**ÉNONCÉ**:
Répondez aux questions suivantes à partir de l'extrait sur la zone balnéaire.
1. Quelles sont la longueur et la largeur du bâtiment de la zone balnéaire ?
2. Combien d'exèdres sont aménagées dans le mur externe de la galerie est, et quelle est la forme de l'exèdre centrale ?
3. Contre quoi le vide sanitaire créé par les tegulae permettait-il de lutter ?
==== EXTRAIT SOURCE ====
Au sud de la zone centrale s'étend la zone balnéaire constituée d'un bâtiment de 70 m de longueur et large de 25 m. Cette zone se prolonge peut-être vers le sud-ouest et une place avec un hémicycle à la fonction inconnue la complète au nord-est. Le bâtiment comprend une zone centrale flanquée de deux galeries longitudinales. La galerie ouest, située au bord de l'Héria, est soutenue par un mur en grand appareil. Elle était ouverte par une colonnade sur la rivière. Dans le mur externe de la galerie est sont aménagées sept exèdres (salle ouverte sur une galerie et garnie de bancs). L'exèdre centrale est de forme circulaire, les six autres sont rectangulaires. Ces exèdres étaient éclairées par des fenêtres vitrées comme en témoignent les nombreux éclats de verre retrouvés. Sur les murs de ces exèdres étaient fixés des tegulae (tuiles en terre cuite) qui créaient un vide sanitaire permettant de lutter contre l'humidité. Ces tegulae étaient recouverts d'enduits et peints avec des fresques. Au sud du bâtiment une galerie assurait la liaison entre les galeries longitudinales.
==== CONTENU DES DONNÉES ====
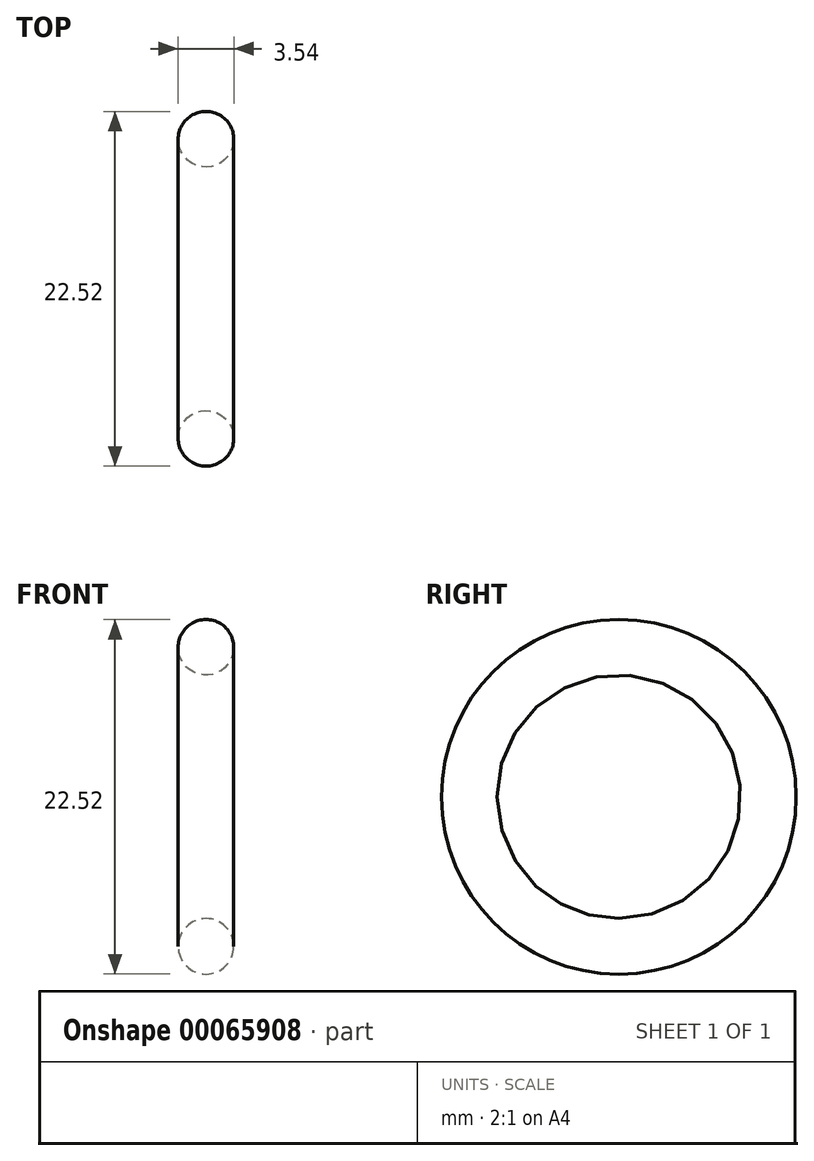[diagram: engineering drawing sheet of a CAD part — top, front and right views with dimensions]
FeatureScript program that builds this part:
annotation { "Feature Type Name" : "Feature", "Feature Type Description" : "" }
export const myFeature = defineFeature(function(context is Context, id is Id, definition is map)
    precondition{}
    {
        {
            var Q0;
            Q0=qCreatedBy(makeId("Front.planeOp"),FACE);
            var sketch = newSketch(context, id + "F0", { "sketchPlane" : qUnion([Q0])});
            skLineSegment(sketch, "E0", {"start": v(0, 0) * mm, "end": v(-6.06, 0) * mm, "construction": true});
            skCircle(sketch, "E1", {"center": v(0, 9.5) * mm, "radius": 1.77 * mm});
            skSolve(sketch);
        }
        {
            var Q0;
            Q0=makeQuery(id+"F0.imprint","IMPRINT",FACE,{"disambiguationData":[TD([[makeQuery(id+"F0.imprint","IMPRINT",EDGE,{"derivedFrom":sQuery(id+"F0.wireOp",EDGE,"E1")}),1.0]])]});
            var Q1;
            Q1=sQuery(id+"F0.wireOp",EDGE,"E0");
            revolve(context, id + "F1", {"entities" : qUnion([Q0]), "axis" : qUnion([Q1]), "revolveType" : RevolveType.FULL});
        }
    });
====
**RÉPONSE RÉDIGÉE**:
1. Le bâtiment mesure 70 m de longueur et 25 m de large.
2. Sept exèdres y sont aménagées, et l'exèdre centrale est de forme circulaire.
3. Il permettait de lutter contre l'humidité.